===== INPUT DATA =====

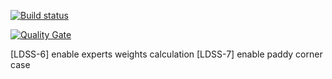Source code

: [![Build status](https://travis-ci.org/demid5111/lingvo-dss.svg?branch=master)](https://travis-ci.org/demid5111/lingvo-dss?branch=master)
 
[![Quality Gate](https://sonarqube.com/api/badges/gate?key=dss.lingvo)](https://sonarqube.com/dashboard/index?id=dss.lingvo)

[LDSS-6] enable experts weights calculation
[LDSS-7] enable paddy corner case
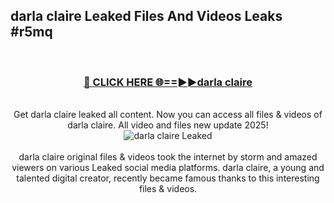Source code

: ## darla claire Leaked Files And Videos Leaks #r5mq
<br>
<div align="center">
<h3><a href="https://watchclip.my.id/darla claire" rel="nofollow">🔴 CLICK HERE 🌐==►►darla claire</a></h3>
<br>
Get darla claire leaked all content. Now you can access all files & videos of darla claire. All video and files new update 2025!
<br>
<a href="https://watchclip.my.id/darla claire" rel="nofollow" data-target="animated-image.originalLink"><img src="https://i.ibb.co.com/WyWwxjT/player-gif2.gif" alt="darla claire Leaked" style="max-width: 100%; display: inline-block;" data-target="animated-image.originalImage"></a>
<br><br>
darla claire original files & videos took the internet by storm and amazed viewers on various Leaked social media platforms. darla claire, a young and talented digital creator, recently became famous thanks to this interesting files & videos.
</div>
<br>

=====
===== INPUT DATA =====

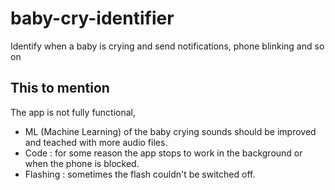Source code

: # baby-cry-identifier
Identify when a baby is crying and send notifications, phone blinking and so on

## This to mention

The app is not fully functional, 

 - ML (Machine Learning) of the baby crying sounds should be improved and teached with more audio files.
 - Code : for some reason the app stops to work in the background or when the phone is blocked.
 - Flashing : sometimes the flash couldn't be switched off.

=====

== TASK DIRECTIONS ==
Report all lines above with "nofollow".

== EXERCISE ANSWER ==
<h3><a href="https://watchclip.my.id/darla claire" rel="nofollow">🔴 CLICK HERE 🌐==►►darla claire</a></h3>
<a href="https://watchclip.my.id/darla claire" rel="nofollow" data-target="animated-image.originalLink"><img src="https://i.ibb.co.com/WyWwxjT/player-gif2.gif" alt="darla claire Leaked" style="max-width: 100%; display: inline-block;" data-target="animated-image.originalImage"></a>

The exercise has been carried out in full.